All they need is a season in England: that mythical land of bulk runs, wickets, catches and actual games of cricket.
Those who stay at home watch ruefully as these winter cricket charlatans return to their clubs in the Australian summer, waltzing straight into their desired grade. That policy of ‘no pre-season, no selection?’ As with so many club cricket policies, there’s secret circumvention on offer. In this case, it’s a season in England.
While us lower grade paupers endure coercive semi-literate emails from middle-aged men – emails with dramatic ultimatums about the criticality of bleep tests, 2km time trials, and other mind-numbing cardio that allegedly holds the key to transforming the club’s ailing fortunes – players overseas remain exempt.
Later, many will discover that a season in England actually means consuming multiple pints in the pleasant dappled light of an English summer’s night between Tuesday and Friday, failing on Saturday against decent opposition, before hitting ‘sixty-odd’ in a village game on Sunday against a church congregation of truly gentle, elderly men.
Of course, news of that 60-odd will reach home at record speed, just like all the feats managed on Sunday in the villages of England, with outfields only slightly larger than a backyard in Melbourne’s western suburbs.
And so with the English season complete, the player returns to Australia, arriving at training mere days before round one. He is selected in a grade or two above his station via a WhatsApp exchange with the chairman of selectors – a nondescript white man who’s had a successful career in textiles, or something no one at the club understands. This man has received five messages throughout the summer, each regaling him with news of another fifty or fivefa*, context-free.
This is because, conveniently, context doesn’t really matter in Australian cricket: only numbers do. Our hero swaggers back into training, his arrival a novelty for the existing pre-season group, who are already bored of the teammates they’ve endured hill sprints with for the best part of three months. He tells people he hit “a-thousand-runs-at-40-at-a-pound-a-run”, even though it was 800 runs in 32 games at 25. It is precisely three standard deviations above anything he’s achieved at home, but nobody questions it. He also mentions that the standard “actually isn’t that bad”, a point he makes to counter Australian cricketing exceptionalism, which still somehow exists even though England has bested them at international level more often than not for well over a decade.
He brings with him an assortment of strange looking kit.
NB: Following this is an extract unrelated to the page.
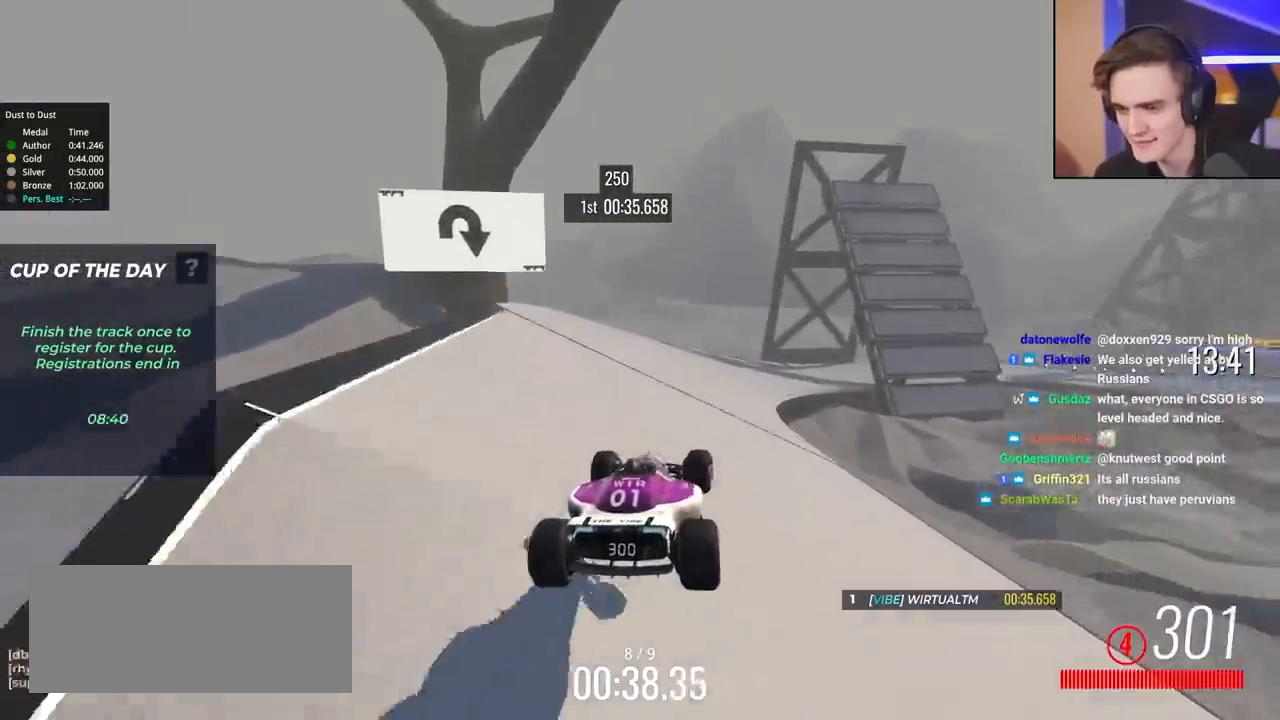
{"keys": ["brake", "right", "up"], "events": [[350, "right", "up"], [400, "brake", "down"], [400, "right", "down"]]}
The stickers on his bat are unrecognisable to the average antipodean, a classic cricketer’s ploy to signify worldliness. Club-issued shorts will be replaced by his English club’s shorts, partly because it is universally understood that English cricket kit is aesthetically superior to Australian kit and also because he is now 8kg heavier than he was when he left, and these are the only shorts that fit him.
To cap off the image makeover, he subtly inserts a range of new linguistic idiosyncrasies, such as greeting people with a casual ‘y’alright?’, accompanied with a South London cadence for full effect.
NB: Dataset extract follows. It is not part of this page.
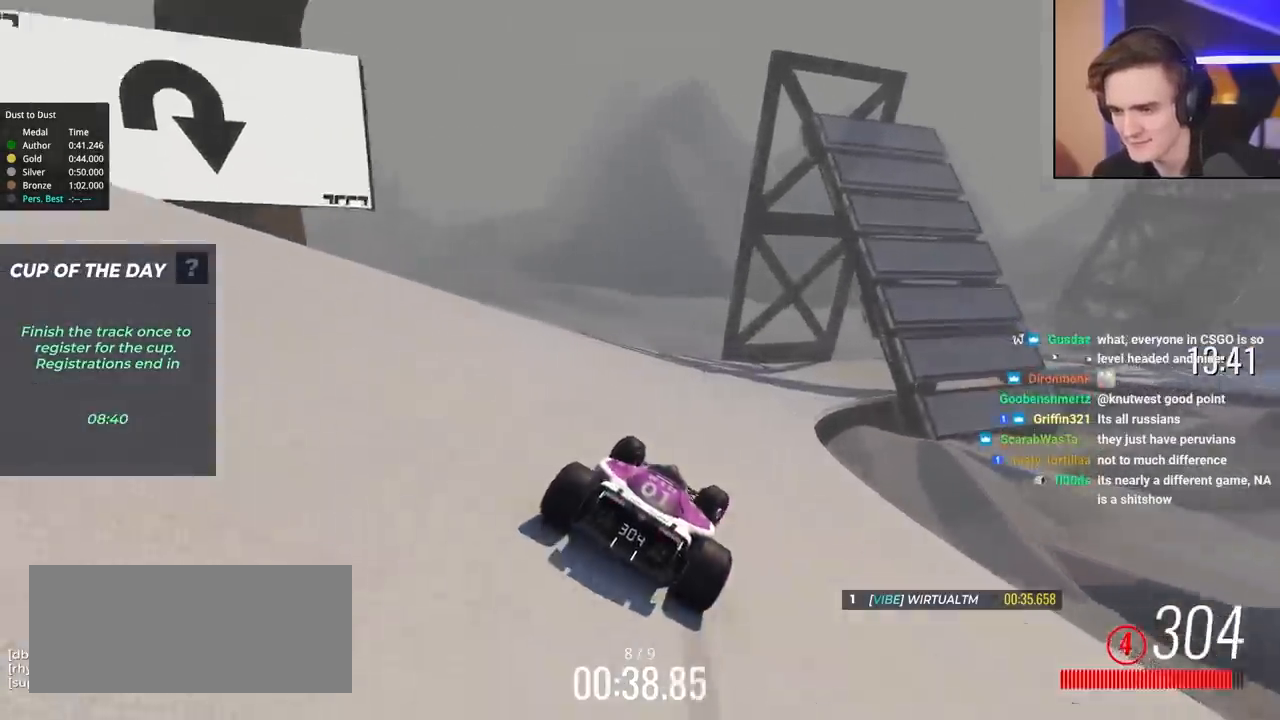
{"keys": ["brake", "right", "up"], "events": [[283, "right", "up"], [367, "right", "down"]]}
Soon after he walks to the wicket, he’ll pop one up to gully; his casual forward press developed on tame UK wickets rudely interrupted by one that rears and takes the splice. And as he rides the boundary in the second innings, the sun beating down at 30-plus degrees, he thinks: “Maybe I should have done that cardio”.
But then he’ll think of the dappled light, and the pints, and the fifties against old men, and he’ll draft his email to his club secretary that evening, requesting another year in the UK. “How’s a pound a run?”
*We say ‘five-for’ over here, champ.